**What to produce**
From the first line to the last, copy the material exactly.

**Collected data**
Segment Open
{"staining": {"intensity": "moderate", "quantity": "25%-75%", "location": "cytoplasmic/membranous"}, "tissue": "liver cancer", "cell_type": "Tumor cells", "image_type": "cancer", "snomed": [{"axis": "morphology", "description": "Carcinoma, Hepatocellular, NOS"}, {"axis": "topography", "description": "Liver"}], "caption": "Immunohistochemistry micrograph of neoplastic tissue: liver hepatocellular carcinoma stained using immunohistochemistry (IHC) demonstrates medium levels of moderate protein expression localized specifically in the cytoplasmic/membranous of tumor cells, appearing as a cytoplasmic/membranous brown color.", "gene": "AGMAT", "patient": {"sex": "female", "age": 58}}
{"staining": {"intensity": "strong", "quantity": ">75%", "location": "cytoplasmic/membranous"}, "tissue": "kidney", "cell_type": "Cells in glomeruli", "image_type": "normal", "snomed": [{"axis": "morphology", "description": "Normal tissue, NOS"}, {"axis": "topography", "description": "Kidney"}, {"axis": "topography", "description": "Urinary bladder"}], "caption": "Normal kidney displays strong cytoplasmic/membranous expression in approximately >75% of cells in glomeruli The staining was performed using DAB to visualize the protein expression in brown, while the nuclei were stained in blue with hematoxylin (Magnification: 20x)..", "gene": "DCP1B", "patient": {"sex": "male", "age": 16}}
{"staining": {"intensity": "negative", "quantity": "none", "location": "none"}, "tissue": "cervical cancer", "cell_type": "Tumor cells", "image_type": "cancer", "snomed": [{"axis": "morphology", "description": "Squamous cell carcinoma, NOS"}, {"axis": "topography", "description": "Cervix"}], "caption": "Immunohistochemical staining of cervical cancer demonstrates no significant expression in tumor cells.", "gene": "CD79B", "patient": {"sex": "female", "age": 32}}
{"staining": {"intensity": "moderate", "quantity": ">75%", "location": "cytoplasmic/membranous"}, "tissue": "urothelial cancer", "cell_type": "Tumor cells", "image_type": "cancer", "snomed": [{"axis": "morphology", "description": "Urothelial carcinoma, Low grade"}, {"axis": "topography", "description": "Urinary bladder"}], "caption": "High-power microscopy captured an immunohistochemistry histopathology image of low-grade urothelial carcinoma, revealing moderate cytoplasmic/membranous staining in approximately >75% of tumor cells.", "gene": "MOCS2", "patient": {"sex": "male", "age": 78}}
Segment Closed
**Problem solution**
{"staining": {"intensity": "moderate", "quantity": "25%-75%", "location": "cytoplasmic/membranous"}, "tissue": "liver cancer", "cell_type": "Tumor cells", "image_type": "cancer", "snomed": [{"axis": "morphology", "description": "Carcinoma, Hepatocellular, NOS"}, {"axis": "topography", "description": "Liver"}], "caption": "Immunohistochemistry micrograph of neoplastic tissue: liver hepatocellular carcinoma stained using immunohistochemistry (IHC) demonstrates medium levels of moderate protein expression localized specifically in the cytoplasmic/membranous of tumor cells, appearing as a cytoplasmic/membranous brown color.", "gene": "AGMAT", "patient": {"sex": "female", "age": 58}}
{"staining": {"intensity": "strong", "quantity": ">75%", "location": "cytoplasmic/membranous"}, "tissue": "kidney", "cell_type": "Cells in glomeruli", "image_type": "normal", "snomed": [{"axis": "morphology", "description": "Normal tissue, NOS"}, {"axis": "topography", "description": "Kidney"}, {"axis": "topography", "description": "Urinary bladder"}], "caption": "Normal kidney displays strong cytoplasmic/membranous expression in approximately >75% of cells in glomeruli The staining was performed using DAB to visualize the protein expression in brown, while the nuclei were stained in blue with hematoxylin (Magnification: 20x)..", "gene": "DCP1B", "patient": {"sex": "male", "age": 16}}
{"staining": {"intensity": "negative", "quantity": "none", "location": "none"}, "tissue": "cervical cancer", "cell_type": "Tumor cells", "image_type": "cancer", "snomed": [{"axis": "morphology", "description": "Squamous cell carcinoma, NOS"}, {"axis": "topography", "description": "Cervix"}], "caption": "Immunohistochemical staining of cervical cancer demonstrates no significant expression in tumor cells.", "gene": "CD79B", "patient": {"sex": "female", "age": 32}}
{"staining": {"intensity": "moderate", "quantity": ">75%", "location": "cytoplasmic/membranous"}, "tissue": "urothelial cancer", "cell_type": "Tumor cells", "image_type": "cancer", "snomed": [{"axis": "morphology", "description": "Urothelial carcinoma, Low grade"}, {"axis": "topography", "description": "Urinary bladder"}], "caption": "High-power microscopy captured an immunohistochemistry histopathology image of low-grade urothelial carcinoma, revealing moderate cytoplasmic/membranous staining in approximately >75% of tumor cells.", "gene": "MOCS2", "patient": {"sex": "male", "age": 78}}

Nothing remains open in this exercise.